Potentially hazardous interactions with other drugs
Antidepressants: concentration reduced by St John’s
wort - avoid.
Antifungals: increased toxicity with itraconazole -
avoid; concentration reduced by ketoconazole, but
active metabolite of irinotecan increased - avoid.
Antipsychotics: avoid concomitant use with
clozapine (increased risk of agranulocytosis).
Antivirals: metabolism possibly inhibited by
atazanavir (increased risk of toxicity).
Cytotoxics: concentration of active metabolite of
irinotecan increased by lapatinib, consider reducing
dose of irinotecan; avoid with panitumumab;
concentration possibly increased by sorafenib.
Live vaccines: risk of generalised infections - avoid.

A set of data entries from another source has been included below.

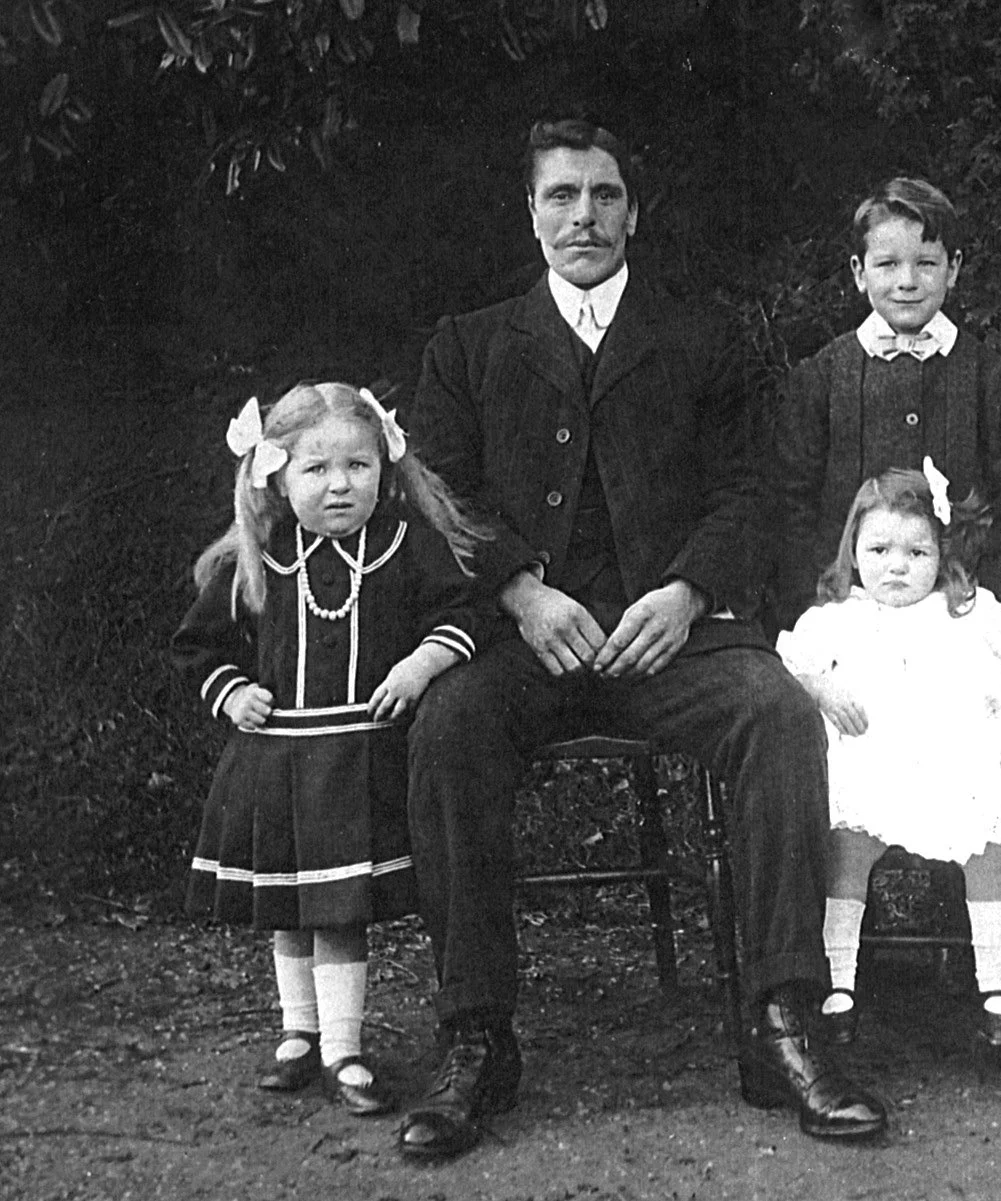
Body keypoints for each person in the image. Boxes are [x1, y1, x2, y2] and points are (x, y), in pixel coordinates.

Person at [396, 115, 887, 1159]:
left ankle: (782, 1022)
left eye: (604, 195)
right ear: (528, 213)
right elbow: (440, 496)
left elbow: (752, 491)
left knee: (776, 715)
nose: (584, 216)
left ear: (635, 210)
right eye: (561, 196)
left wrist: (685, 588)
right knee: (449, 727)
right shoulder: (470, 345)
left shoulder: (701, 337)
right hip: (528, 643)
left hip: (679, 636)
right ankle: (475, 1035)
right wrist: (521, 592)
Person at [175, 383, 488, 1117]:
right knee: (291, 907)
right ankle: (297, 1033)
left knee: (340, 909)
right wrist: (232, 692)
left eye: (358, 465)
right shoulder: (259, 556)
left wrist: (420, 665)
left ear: (386, 466)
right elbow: (197, 648)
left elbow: (463, 613)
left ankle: (345, 1048)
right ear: (275, 477)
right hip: (280, 761)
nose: (340, 484)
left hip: (358, 761)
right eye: (316, 470)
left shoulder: (406, 547)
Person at [776, 464, 1001, 1071]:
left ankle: (997, 988)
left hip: (957, 772)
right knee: (848, 849)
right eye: (879, 550)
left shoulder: (962, 607)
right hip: (874, 768)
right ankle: (841, 982)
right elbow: (791, 663)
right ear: (853, 551)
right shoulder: (839, 617)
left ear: (942, 552)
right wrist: (824, 688)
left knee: (989, 849)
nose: (897, 566)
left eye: (916, 550)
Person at [773, 177, 1001, 629]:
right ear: (859, 272)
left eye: (926, 263)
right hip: (848, 613)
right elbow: (792, 506)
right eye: (887, 265)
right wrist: (817, 607)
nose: (907, 282)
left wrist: (993, 614)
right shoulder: (822, 377)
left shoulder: (989, 376)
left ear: (953, 269)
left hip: (964, 613)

The drug is slowly bioactivated in the liver through hydrolysis of the C10-carbamate ester. The catalyzing enzyme is a saturable carboxylesterase known as irinotecan-converting enzyme. Levels of active metabolite, known as SN-38, are 50- to 100-fold lower than the parent drug, but preferential protein binding of the lactone (95%) permits significant plasma levels of the optimally active SN-38 compared to the hydroxy acid metabolite. SN-38 has a terminal half-life of 11.5 hours (compared to 5.0–9.6 hours for the prodrug parent) and is glucuronidated at the C10 phenol before elimination. CYP3A4 also cleaves the terminal piperidine ring through oxidation at the α-carbons, followed by hydrolysis of the resultant amides, producing inactive metabolites. Excretion of the parent drug and metabolites is renal (14–37%) and, to a lesser extent, biliary.